## [Enunciado da tarefa]
Prossiga o texto sobre a proibição do skate nos espaços públicos de São Paulo a partir da última frase apresentada.

Para espanto de quem transforma o skate no segundo esporte mais praticado no estado de São Paulo – e dos mais de três milhões de adeptos no País, segundo dados do IBGE – foi aprovado, no início de agosto, um projeto de lei municipal que pretende proibir a prática do esporte em espaços públicos na capital. A nova lei tem suscitado muitas polêmicas, mas ainda tramita na Assembleia Legislativa. Depende de nova votação e sanção do Prefeito Gilberto Kassab, para que passe a vigorar.
Em tempos de bicicletas e skates defendidos por muitos como alternativas de locomoção ecologicamente corretas nas grandes urbes, a tresloucada lei nos remete ao longínquo ano de 1988, quando o então prefeito, Jânio Quadros, baniu o skate da cidade e delegou a tarefa de monitorar o cumprimento da lei a Polícia Militar.
Naquele final de década, a áurea de marginalidade que rondava a prática do esporte era senso comum. Skate era “coisa de bandido” e, não raro, nas cercanias da Praça Roosevelt, da avenida Paulista e do Parque do Ibirapuera, era comum flagrar viaturas policiais repletas de “carrinhos” dentro dos famigerados camburões.

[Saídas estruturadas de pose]
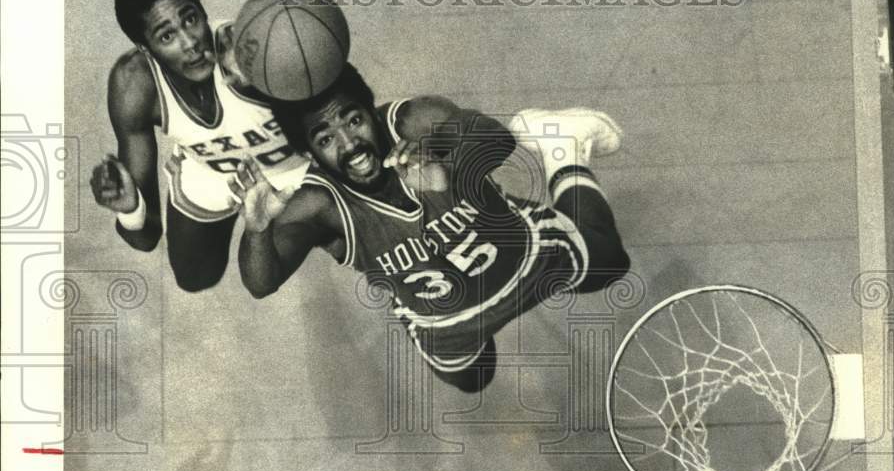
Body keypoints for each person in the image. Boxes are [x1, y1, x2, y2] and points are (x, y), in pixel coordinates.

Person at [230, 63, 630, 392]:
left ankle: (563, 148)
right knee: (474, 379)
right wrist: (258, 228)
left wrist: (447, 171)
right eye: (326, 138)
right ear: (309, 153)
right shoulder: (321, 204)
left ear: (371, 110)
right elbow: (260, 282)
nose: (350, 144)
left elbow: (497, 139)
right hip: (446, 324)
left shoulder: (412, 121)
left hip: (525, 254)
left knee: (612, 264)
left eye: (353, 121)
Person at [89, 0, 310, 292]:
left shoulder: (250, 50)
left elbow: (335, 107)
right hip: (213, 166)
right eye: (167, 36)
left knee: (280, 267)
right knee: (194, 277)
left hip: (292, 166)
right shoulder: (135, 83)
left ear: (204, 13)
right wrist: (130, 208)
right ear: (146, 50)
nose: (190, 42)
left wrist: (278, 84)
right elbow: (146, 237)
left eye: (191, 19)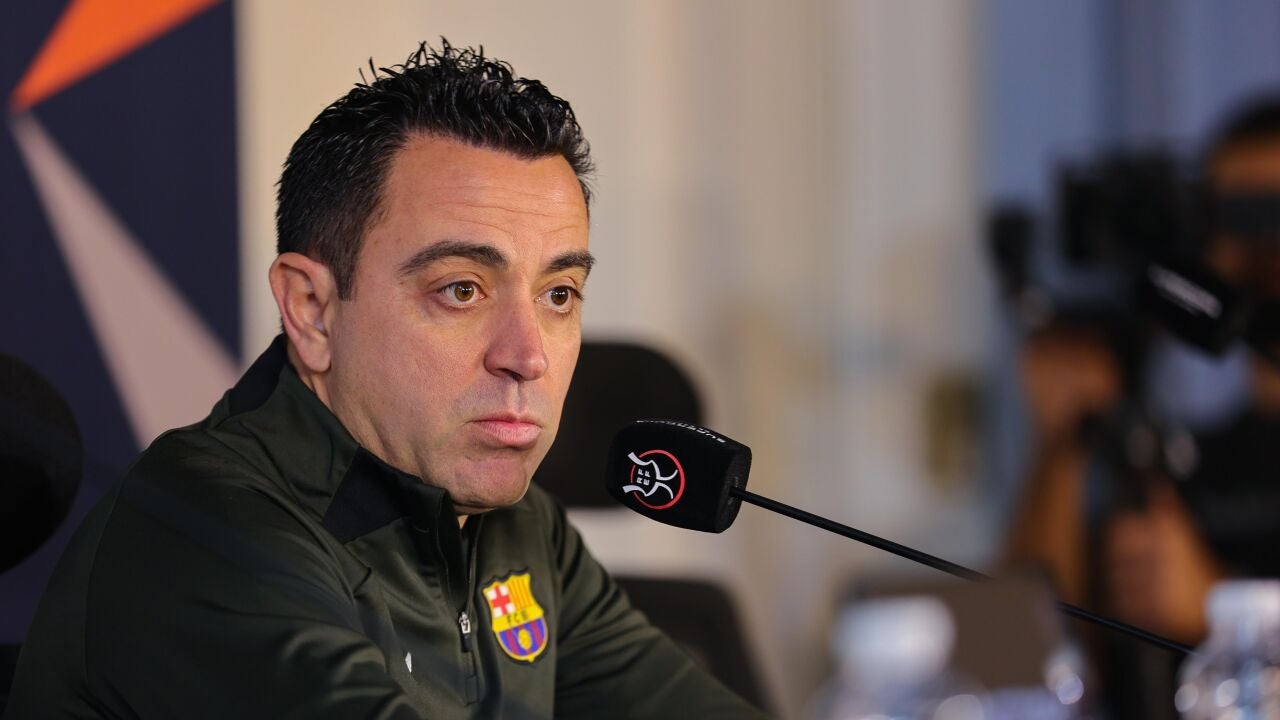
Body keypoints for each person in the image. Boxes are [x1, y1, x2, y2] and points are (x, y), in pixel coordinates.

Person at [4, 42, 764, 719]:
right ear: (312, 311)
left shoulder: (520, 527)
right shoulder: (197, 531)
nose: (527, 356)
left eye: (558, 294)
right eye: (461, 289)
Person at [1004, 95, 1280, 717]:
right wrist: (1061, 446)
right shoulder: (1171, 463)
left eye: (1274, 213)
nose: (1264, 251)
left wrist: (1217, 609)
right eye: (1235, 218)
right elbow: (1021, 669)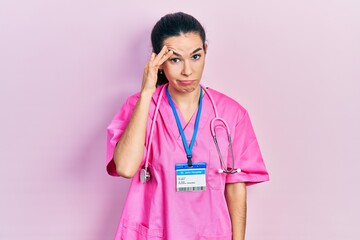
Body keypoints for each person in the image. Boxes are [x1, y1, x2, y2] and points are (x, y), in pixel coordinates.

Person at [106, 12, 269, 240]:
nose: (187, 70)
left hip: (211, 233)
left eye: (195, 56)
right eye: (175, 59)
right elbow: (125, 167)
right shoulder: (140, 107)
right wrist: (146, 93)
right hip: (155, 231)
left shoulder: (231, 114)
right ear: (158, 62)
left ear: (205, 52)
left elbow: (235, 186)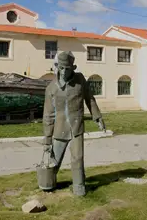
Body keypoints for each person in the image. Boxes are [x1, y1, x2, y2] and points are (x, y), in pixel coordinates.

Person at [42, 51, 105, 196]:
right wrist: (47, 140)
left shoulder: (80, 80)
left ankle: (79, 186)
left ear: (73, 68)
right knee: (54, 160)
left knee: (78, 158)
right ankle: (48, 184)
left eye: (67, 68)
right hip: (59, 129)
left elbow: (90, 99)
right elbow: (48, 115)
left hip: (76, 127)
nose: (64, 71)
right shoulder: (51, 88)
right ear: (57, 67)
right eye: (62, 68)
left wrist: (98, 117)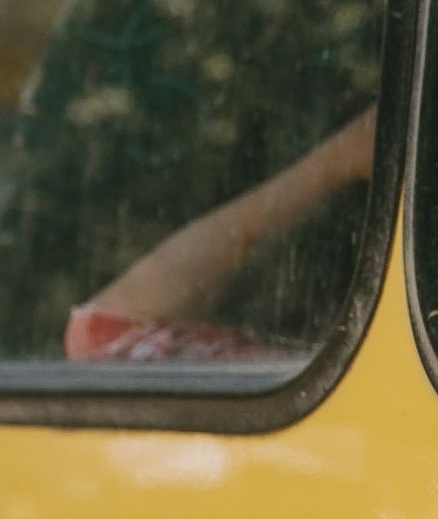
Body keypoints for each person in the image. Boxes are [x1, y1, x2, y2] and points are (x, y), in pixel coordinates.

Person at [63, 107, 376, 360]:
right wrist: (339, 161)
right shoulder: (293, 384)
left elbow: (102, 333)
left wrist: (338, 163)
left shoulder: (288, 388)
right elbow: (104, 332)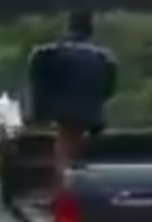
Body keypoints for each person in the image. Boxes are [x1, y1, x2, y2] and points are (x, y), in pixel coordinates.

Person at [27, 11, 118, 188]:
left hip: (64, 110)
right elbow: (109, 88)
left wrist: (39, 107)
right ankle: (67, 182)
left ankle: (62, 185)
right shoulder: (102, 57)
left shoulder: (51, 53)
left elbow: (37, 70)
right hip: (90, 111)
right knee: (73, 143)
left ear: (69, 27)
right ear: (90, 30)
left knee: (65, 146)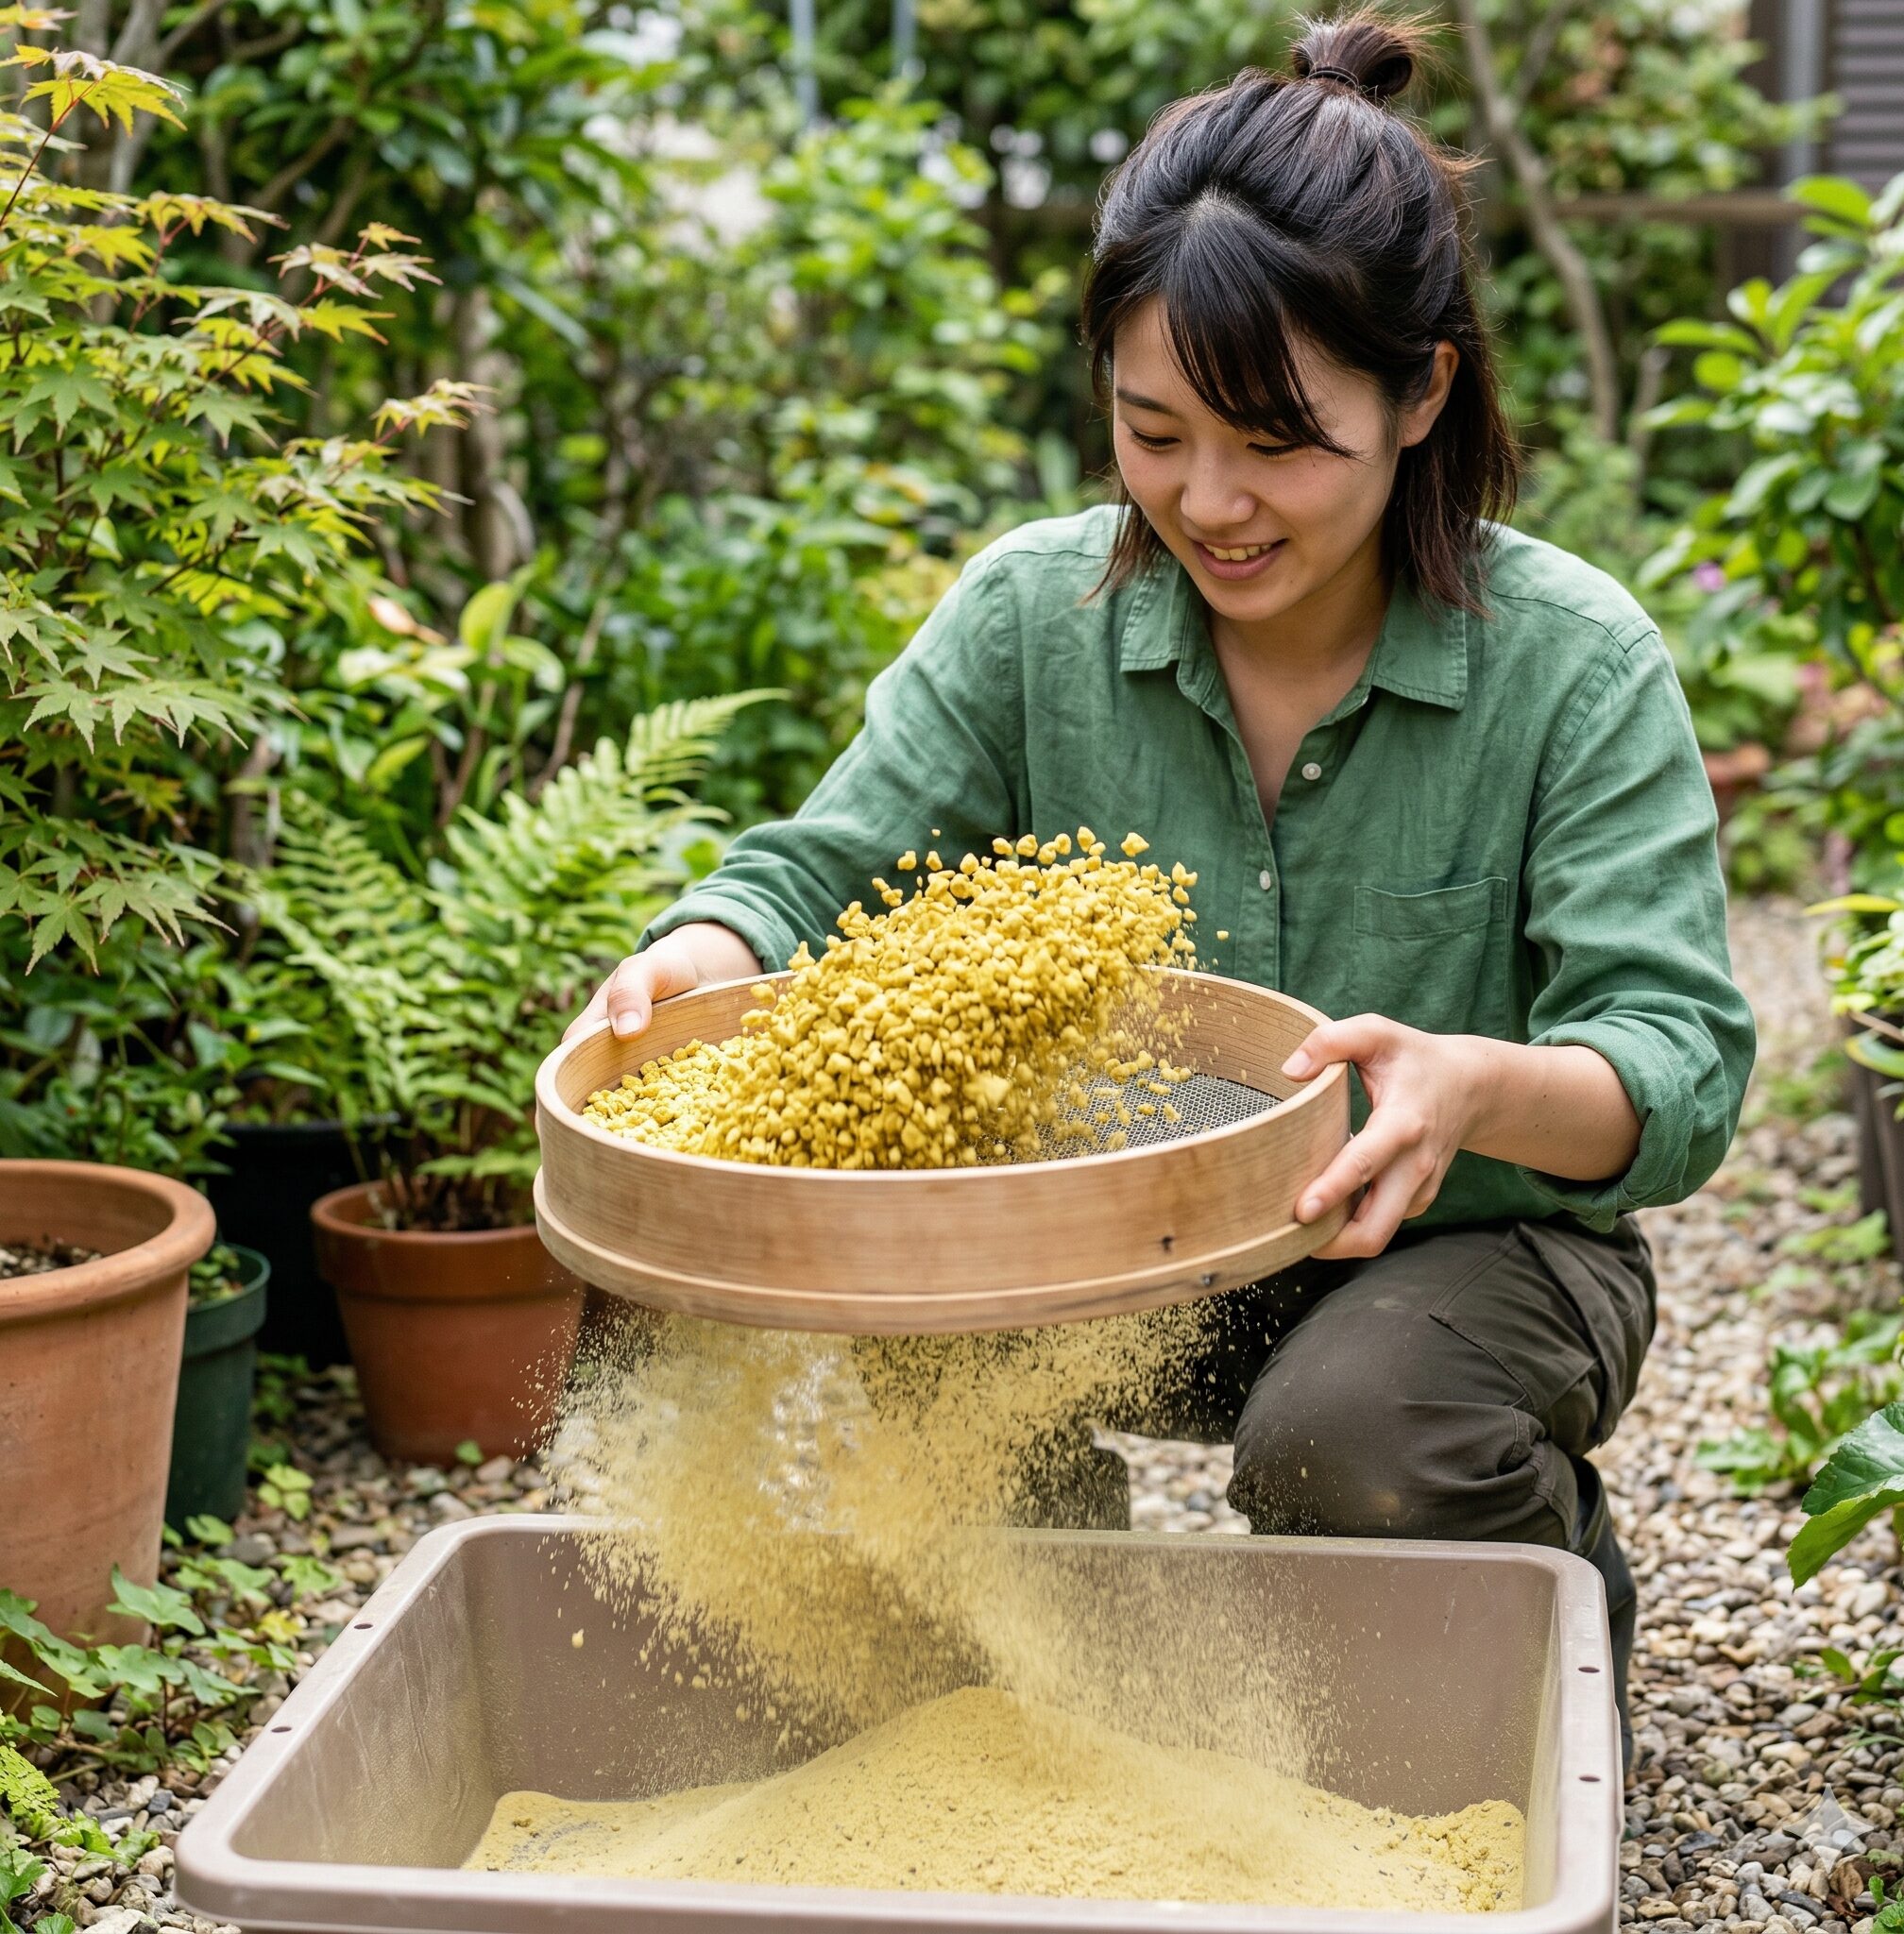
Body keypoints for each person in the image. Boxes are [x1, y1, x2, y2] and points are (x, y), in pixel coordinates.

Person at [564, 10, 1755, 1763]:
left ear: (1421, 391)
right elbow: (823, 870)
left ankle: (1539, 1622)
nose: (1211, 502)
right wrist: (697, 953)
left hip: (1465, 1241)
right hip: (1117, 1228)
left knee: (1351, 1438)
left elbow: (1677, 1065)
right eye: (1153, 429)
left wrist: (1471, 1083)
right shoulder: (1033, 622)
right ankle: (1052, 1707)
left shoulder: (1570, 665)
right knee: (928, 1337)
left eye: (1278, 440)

## [Resposta da tarefa]
Sucessora de Jânio na cadeira municipal, a prefeita Luiza Erundina vetou a lei já nos primeiros dias de seu mandato. Veículos de imprensa da época, como o extinto Jornal da Tarde, exibiram fotos hilárias de uma descontraída Erundina equilibrada em um skate, seguida de manchetes alinhadas com o espírito do esporte, como “Prefeita radical”.
O skate vivia, então, seu segundo auge de popularidade entre os jovens brasileiros, e esboçava uma árdua guinada para o profissionalismo, com uma geração irreverente e abusada, que respondeu à lei de Jânio com a campanha, proliferada em adesivos e estampas de camisetas, Skate: Direito do Cidadão. Dever do Estado (veja imagem da época).
Esporte urbano ou mero vandalismo? Delinquência juvenil ou profissão milionária? Passadas quase quatro décadas desde o surgimento do skate no País, essas questões seguem nebulosas para muitos cidadãos alheios ao esporte.
Convém admitir que, para estes, o grande “vilão” da pranchinha sob quatro rodas é o street-style, modalidade de maior visibilidade, que aglomera o maior número de praticantes ao redor do mundo e se apropria de espaços públicos para, em meio a pedestres e automóveis, transformar muros, escadas e corrimões em obstáculos.
O contraponto a essa “invasão marginal”, de enorme impacto visual, é o skate vertical. Lado “bom moço” e espetacular do esporte, vez ou outra, ele invade a grade dominical de grandes emissoras, como a Rede Globo, em eventos como o X Games e Mega Rampa, que contam sempre com a apresentação de pratas da casa, como Bob Burnquist e Sandro Dias, o “Mineirinho”.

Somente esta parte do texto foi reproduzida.